=== Testo estratto ===
Congresso mondiale di Neuroethics, Università di Pisa e IMT partner dell’iniziativa

A Lucca dal 15 al 17 aprile l'appuntamento della Società Italiana di Neuroetica e dell'International Society of Neuroethics. L'iniziativa è organizzata in collaborazione con l'Università di Pisa e la Scuola IMT.

I massimi esperti di neuroetica sono attesi a Lucca dal 15 al 17 aprile per il convegno “Neuroethics 2026: Building bridges and cultivating community” – un appuntamento che radunerà non solo gli esperti della Società Italiana di Neuroetica ma anche quelli della International Society of Neuroethics. L’iniziativa è organizzata in collaborazione con l’Università di Pisa e la Scuola IMT.

In contemporanea a Stanford, negli Usa, e a Stellenbosh, in Sudafrica, Lucca sarà l’epicentro europeo del più importante convegno mondiale dedicato alla neuroetica, cioè quel giovane campo disciplinare nato dallo sviluppo delle neuroscienze cognitive e dalle loro potenziali ricadute teoretiche e pratiche, a livello etico, legale, sociale e politico.

“Questo convegno rappresenta il più importante momento di incontro della comunità italiana degli studiosi e di esponenti della comunità internazionale in questo campo”, spiega Pietro Pietrini, direttore del Molecular Mind Laboratory della Scuola IMT e presidente del congresso insieme a Silvia Pellegrini dell’Università di Pisa. “Esperti di neuroscienze, logica, filosofia e altre discipline affini si incontreranno per un confronto all’insegna della multi e interdisciplinarità, come nello spirito della Scuola IMT”.
===
Esercizio:
Dal testo sul congresso di neuroetica, trascrivi tutto il passo da "I massimi esperti" giù fino a "sociale e politico.", sostituendo "convegno" con "congresso".
=== Dati estratti ===
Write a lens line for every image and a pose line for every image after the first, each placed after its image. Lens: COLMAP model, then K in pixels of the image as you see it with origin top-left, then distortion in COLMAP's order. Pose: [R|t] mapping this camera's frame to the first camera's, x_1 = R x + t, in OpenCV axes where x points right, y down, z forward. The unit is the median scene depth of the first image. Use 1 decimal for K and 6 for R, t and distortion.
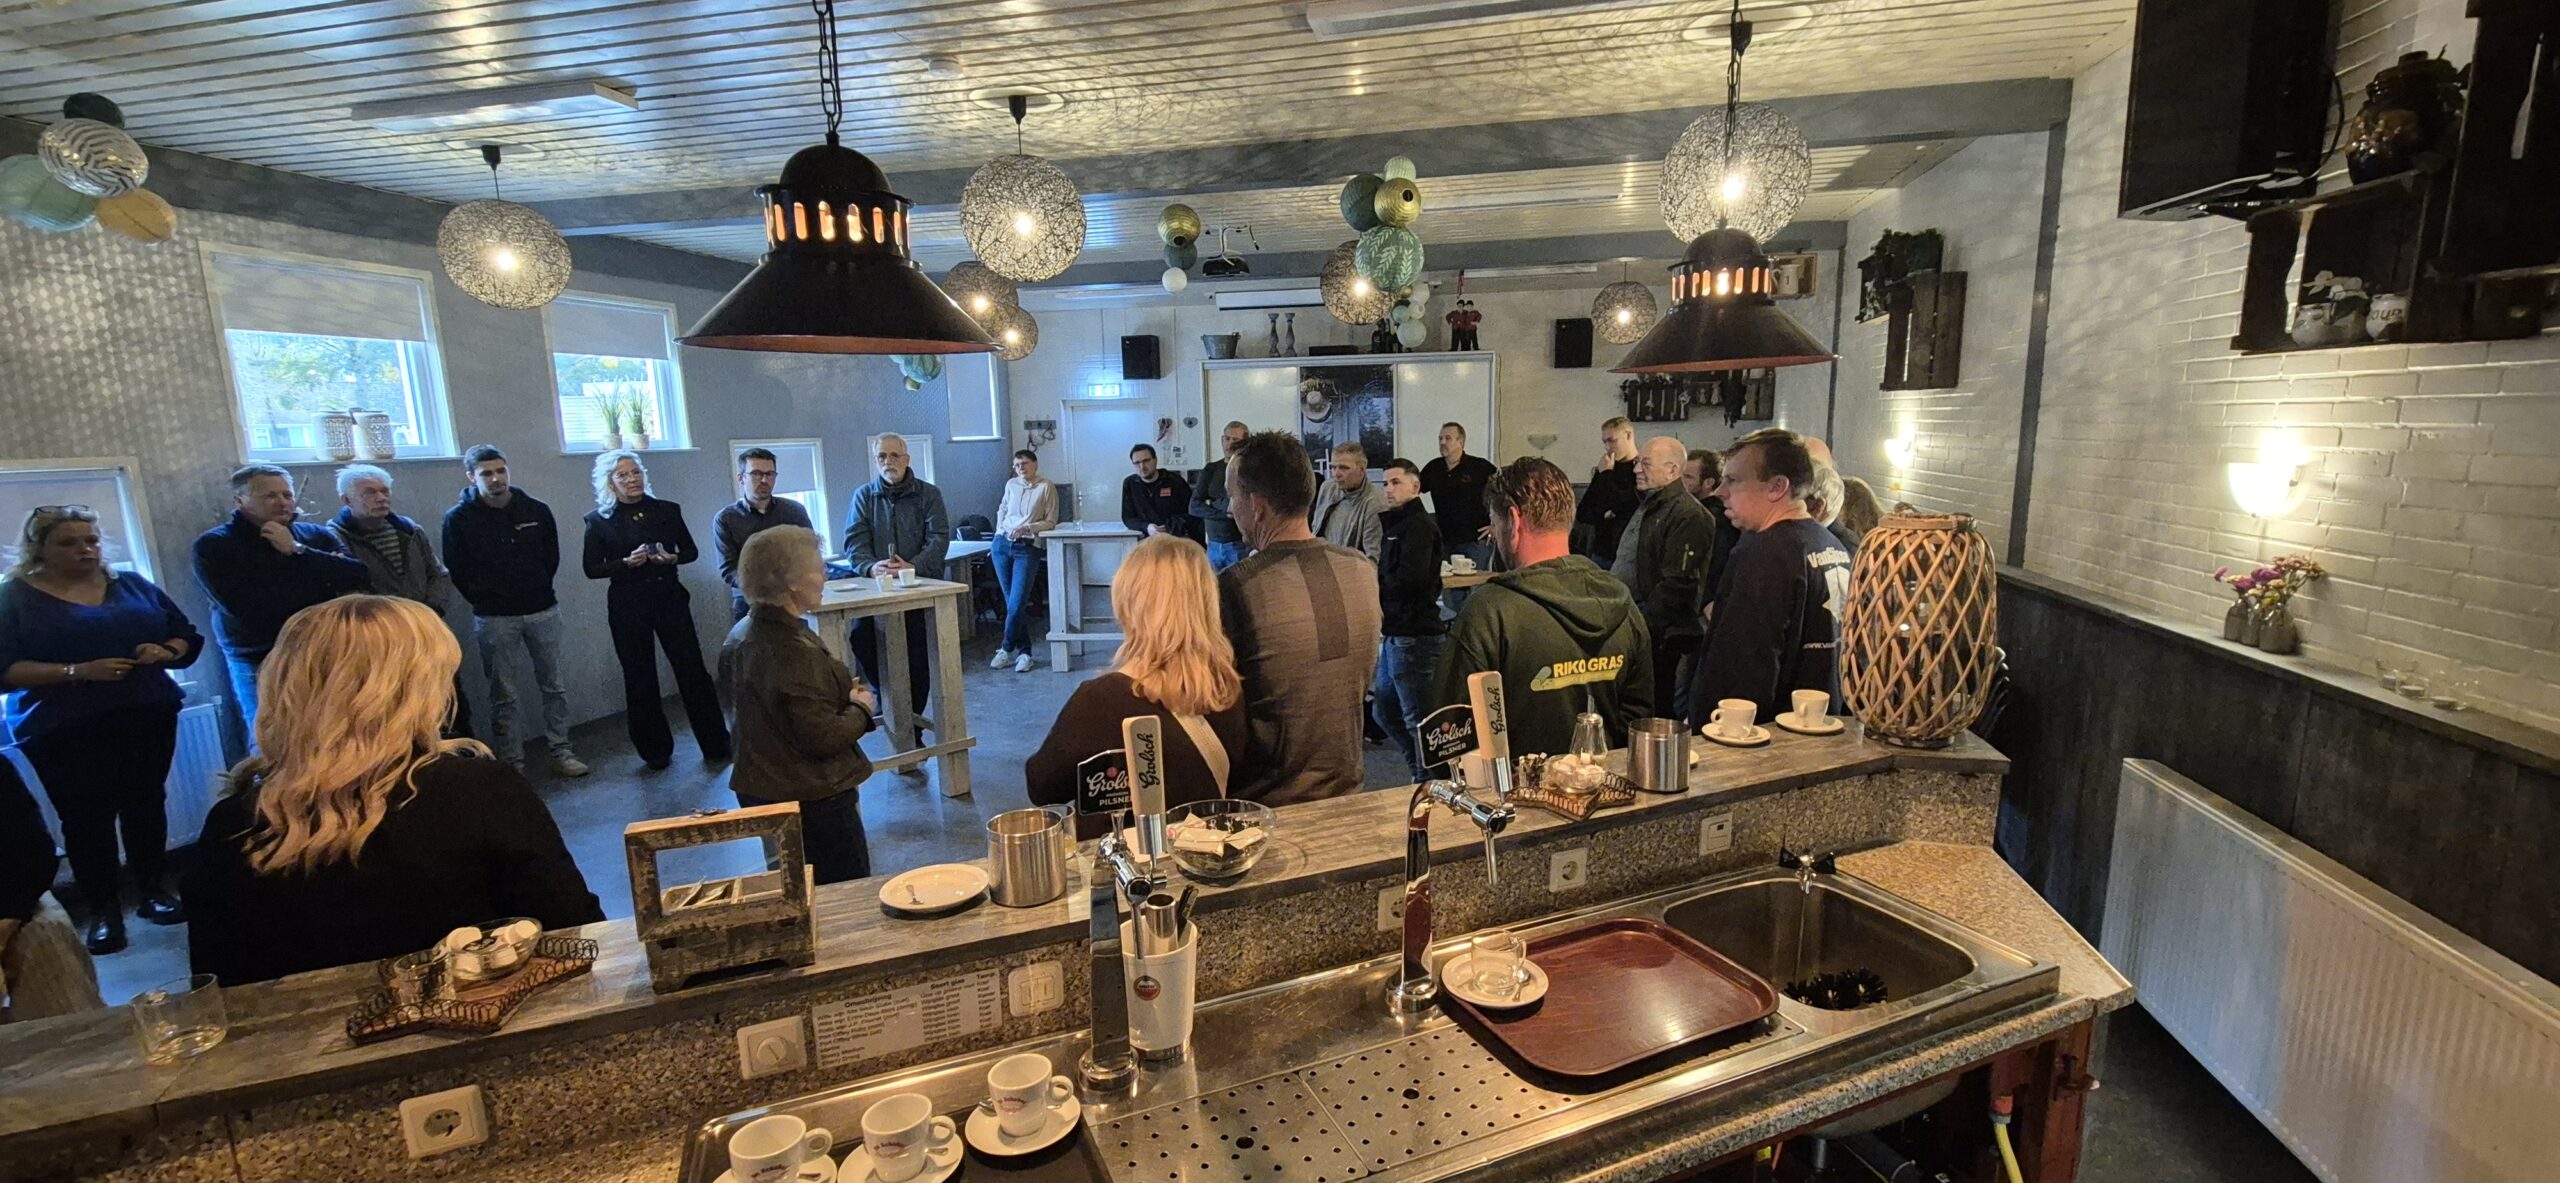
lens RADIAL K [[1051.4, 0, 1281.8], [0, 1051.4, 616.9], [0, 0, 1]] dist [-0.006246, -0.000802]
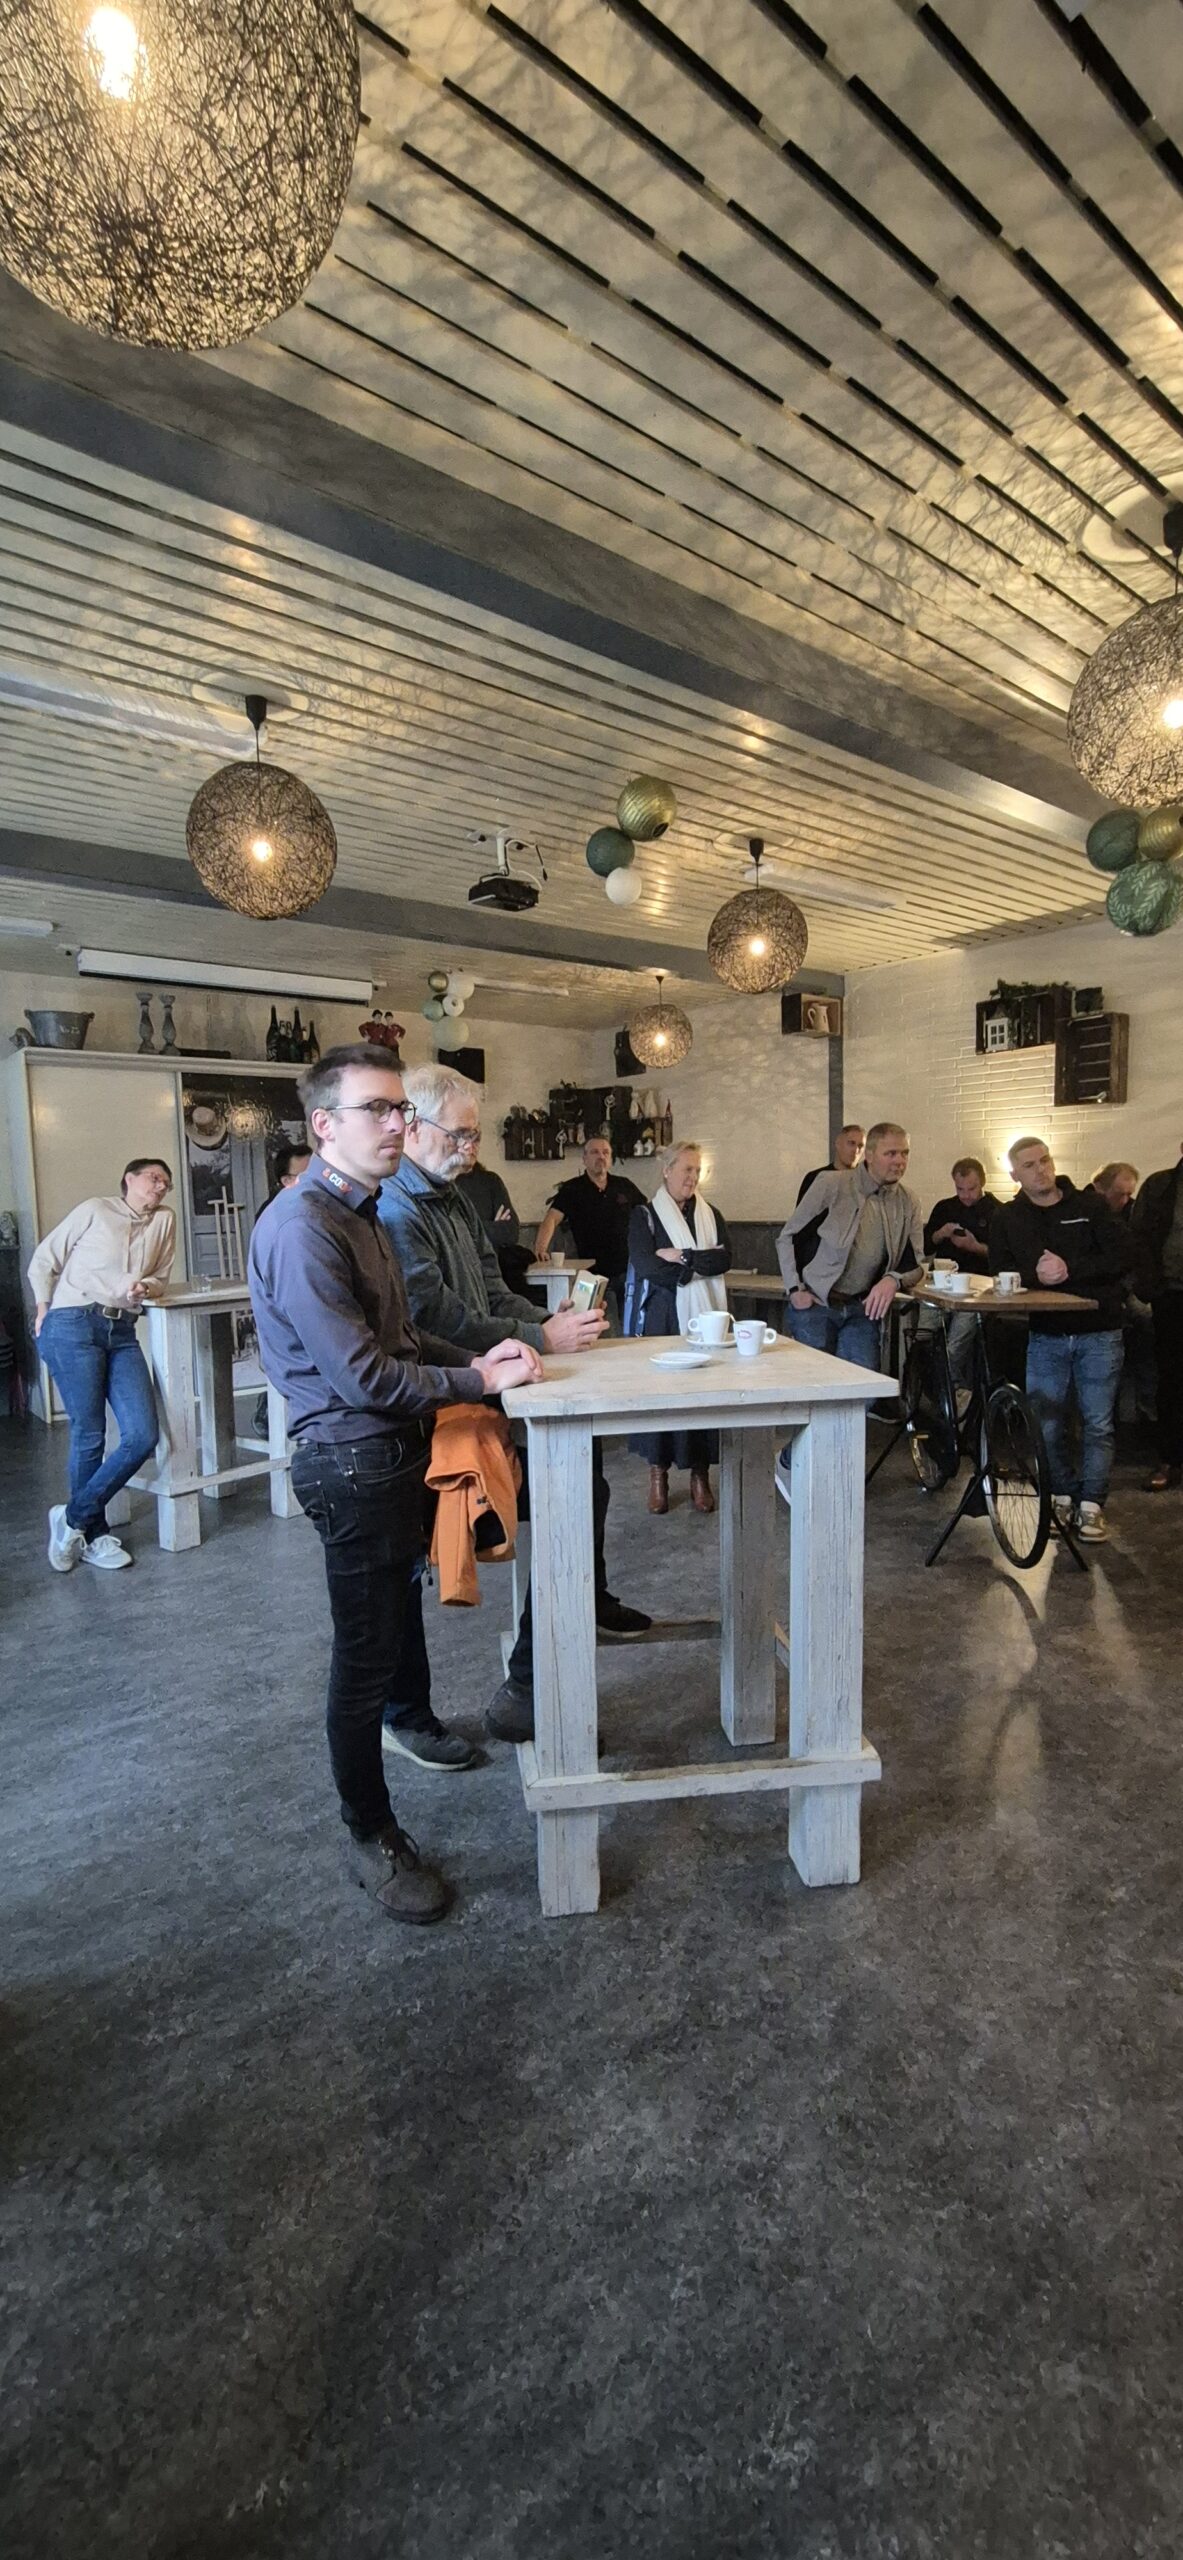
lens RADIAL K [[1051.4, 0, 588.6], [0, 1051.4, 1298.7], [0, 0, 1]] dist [-0.006246, -0.000802]
pose [[0.616195, -0.072791, 0.784223, -0.956884], [0.152557, 0.987893, -0.028175, -0.054956], [-0.772677, 0.137000, 0.619840, 0.899791]]
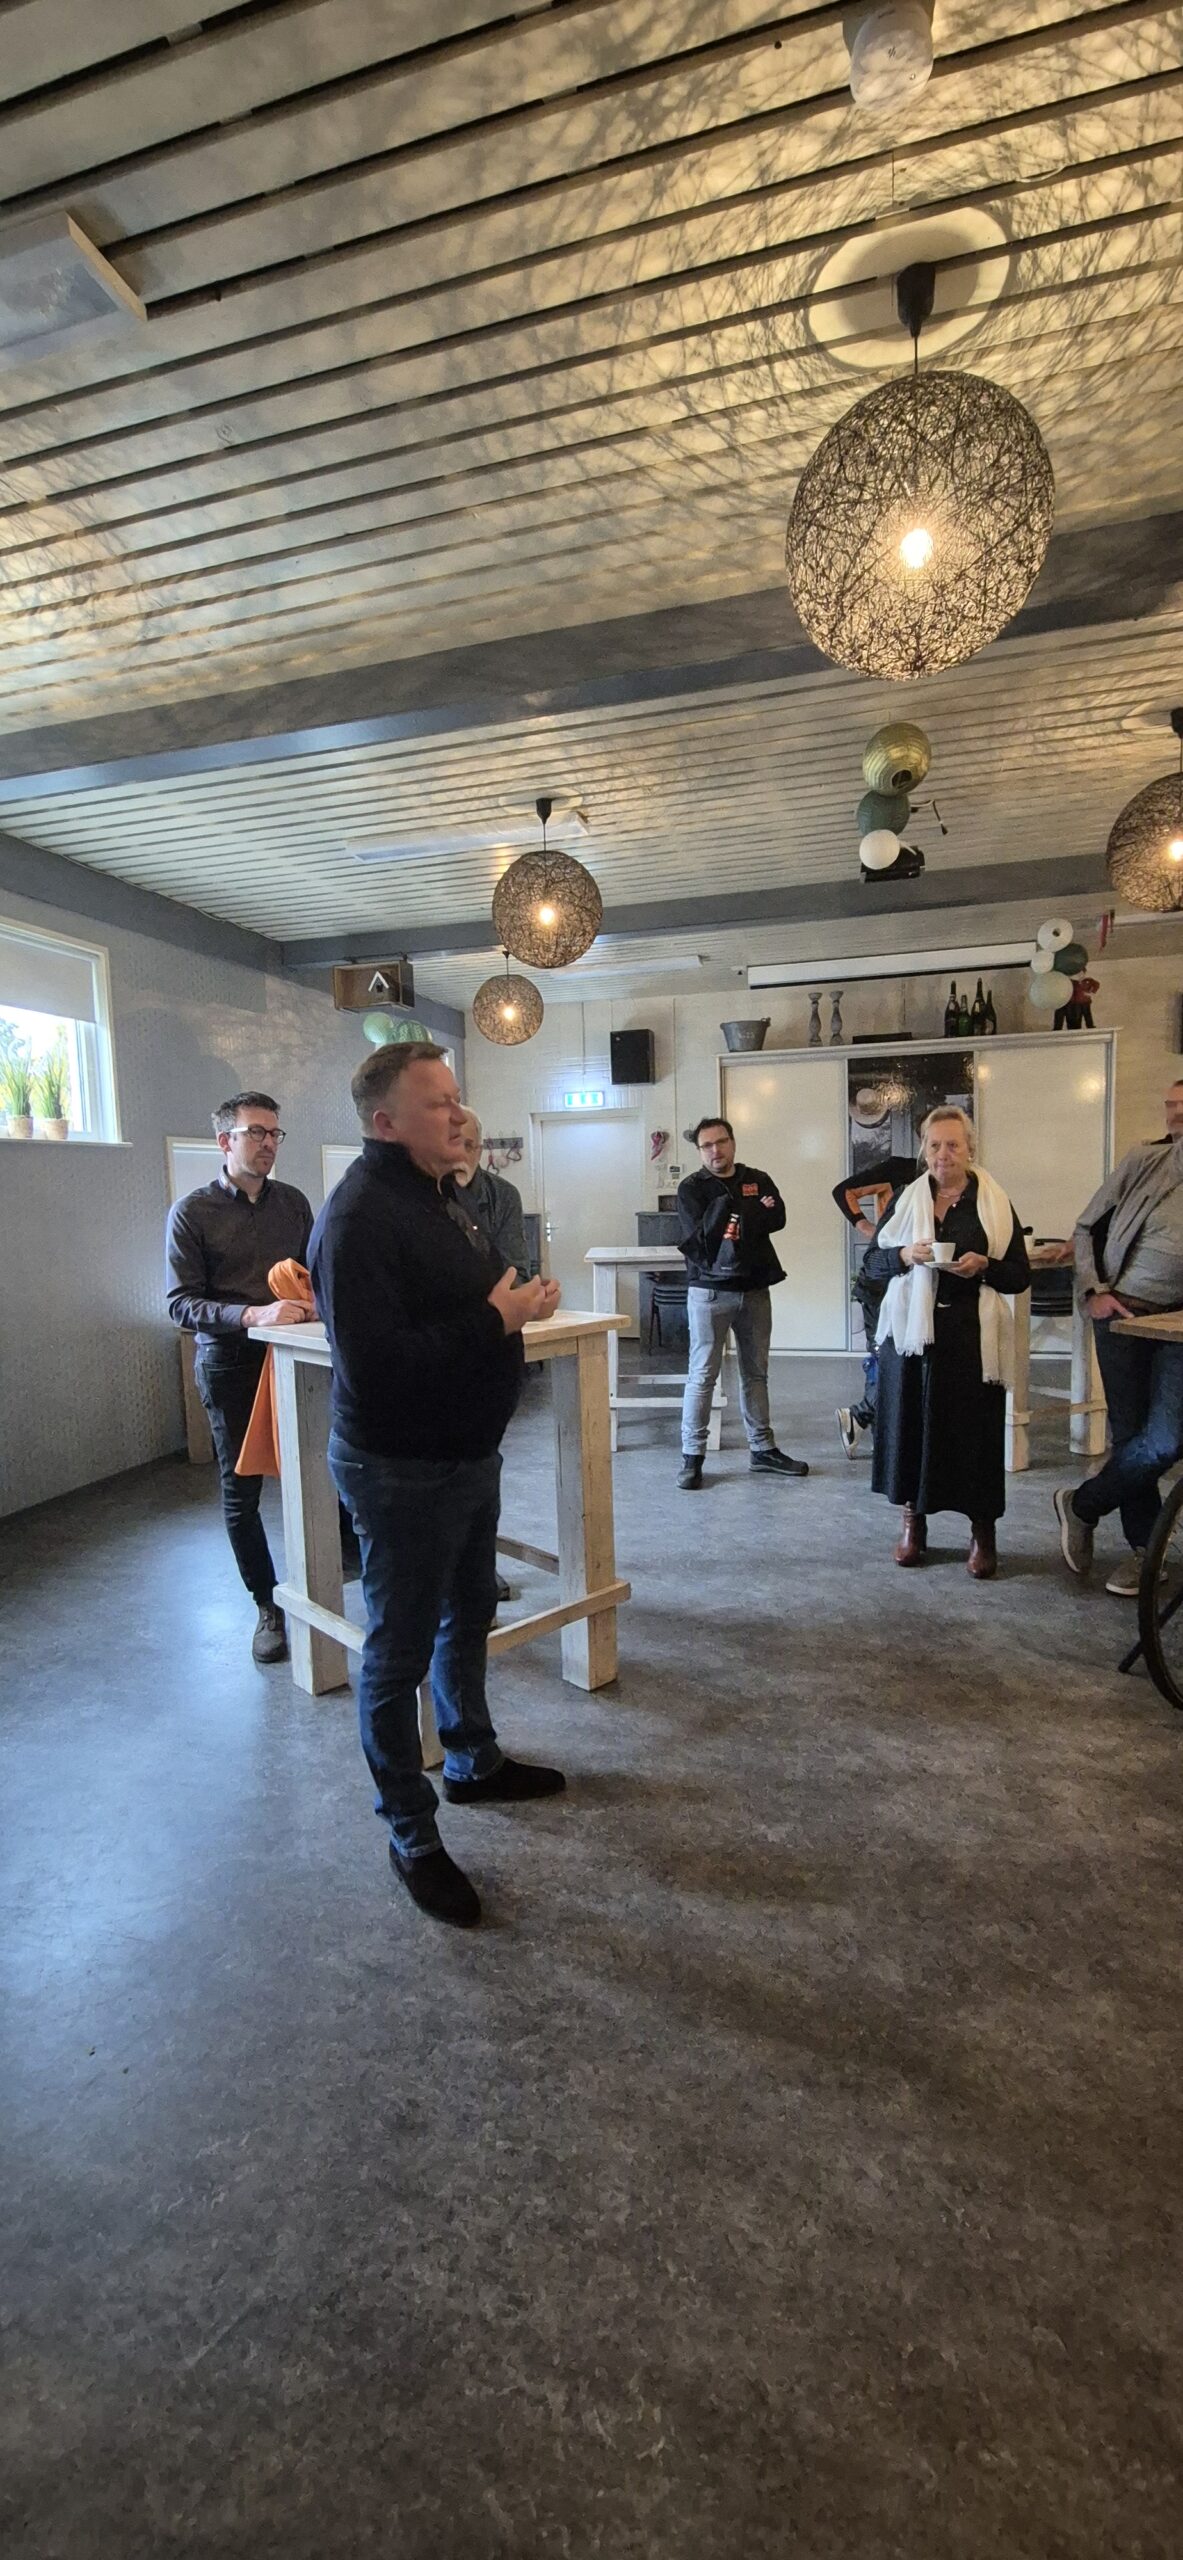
lens RADIAL K [[1051.4, 0, 564.8], [0, 1051.4, 1285.9], [0, 0, 1]] dist [-0.006246, -0.000802]
pose [[0.998087, -0.008238, -0.061271, -0.369926], [0.002851, 0.996161, -0.087491, 0.005225], [0.061757, 0.087149, 0.994279, 0.531223]]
===
Soluzione:
I massimi esperti di neuroetica sono attesi a Lucca dal 15 al 17 aprile per il congresso “Neuroethics 2026: Building bridges and cultivating community” – un appuntamento che radunerà non solo gli esperti della Società Italiana di Neuroetica ma anche quelli della International Society of Neuroethics. L’iniziativa è organizzata in collaborazione con l’Università di Pisa e la Scuola IMT.

In contemporanea a Stanford, negli Usa, e a Stellenbosh, in Sudafrica, Lucca sarà l’epicentro europeo del più importante congresso mondiale dedicato alla neuroetica, cioè quel giovane campo disciplinare nato dallo sviluppo delle neuroscienze cognitive e dalle loro potenziali ricadute teoretiche e pratiche, a livello etico, legale, sociale e politico.